(Exercise goal): Pictures do not belong in the copy, so please give every entry below again exactly.

(Records from a collection)
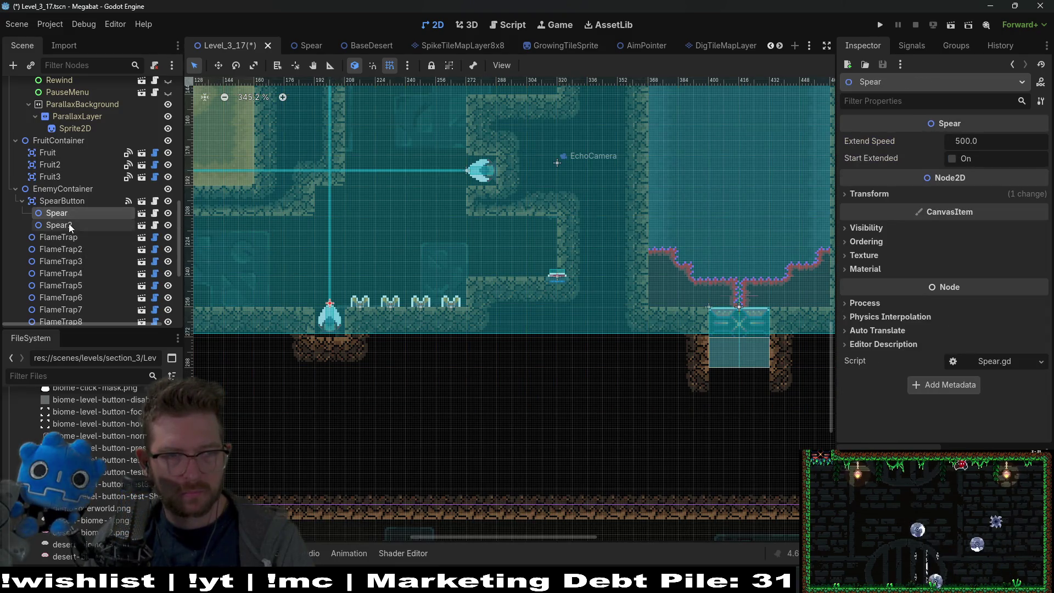
pyautogui.click(68, 224)
pyautogui.click(76, 201)
pyautogui.press('w')
pyautogui.press('Left')
pyautogui.press('Left')
pyautogui.press('Left')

(Result of the exercise):
pyautogui.click(68, 224)
pyautogui.click(76, 201)
pyautogui.press('w')
pyautogui.press('Left')
pyautogui.press('Left')
pyautogui.press('Left')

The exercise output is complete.